Regulations Are Starting to Shift

For decades, animal testing wasn’t just common practice; it was legally required. Drug developers had to submit animal safety data before testing in humans. That’s now changing. The FDA Modernization Act 2.0 removed the strict requirement that drugs be tested on animals before entering human trials, opening the door for non-animal methods to take their place.

In 2025, the FDA went further, announcing a plan to phase out animal testing requirements for monoclonal antibodies and other drugs. The agency is encouraging developers to submit safety data from organ-on-a-chip systems, AI models, and organoid testing. Companies that provide strong non-animal safety data may receive streamlined review, creating a financial incentive to move away from animal testing. The FDA also plans to use real-world safety data from other countries where comparable drugs have already been studied in humans, reducing redundant animal experiments.

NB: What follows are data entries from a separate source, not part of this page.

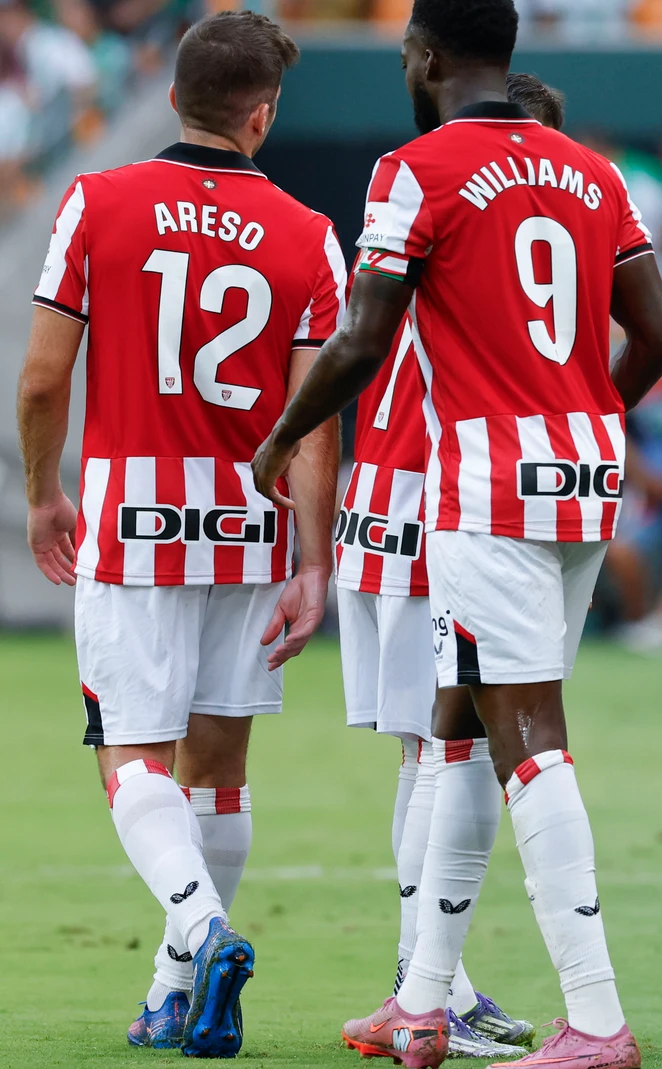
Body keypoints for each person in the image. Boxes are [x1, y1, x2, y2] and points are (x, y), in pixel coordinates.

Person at [252, 0, 662, 1064]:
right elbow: (660, 335)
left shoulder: (418, 171)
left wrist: (282, 436)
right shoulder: (595, 171)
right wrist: (585, 414)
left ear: (425, 56)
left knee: (525, 728)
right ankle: (424, 996)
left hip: (489, 483)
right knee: (454, 725)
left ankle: (595, 1017)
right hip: (585, 469)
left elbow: (361, 337)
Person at [15, 11, 339, 1057]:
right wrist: (313, 559)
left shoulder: (98, 200)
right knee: (220, 766)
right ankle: (171, 990)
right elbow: (313, 419)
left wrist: (41, 493)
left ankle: (200, 932)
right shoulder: (305, 232)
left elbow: (42, 378)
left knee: (131, 757)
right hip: (250, 522)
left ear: (169, 96)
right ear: (263, 113)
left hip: (132, 516)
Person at [330, 70, 571, 1064]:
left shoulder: (413, 211)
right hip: (442, 498)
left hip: (387, 498)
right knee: (447, 742)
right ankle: (430, 987)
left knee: (430, 746)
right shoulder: (483, 236)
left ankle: (423, 980)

Implementation has already begun for new drug applications, and a pilot program is expected to launch allowing select developers to use primarily non-animal testing strategies. These regulatory shifts signal that the scientific establishment increasingly recognizes what the data has been showing for years: animal testing is not the gold standard it was long assumed to be, and human-relevant methods are ready to replace significant portions of it.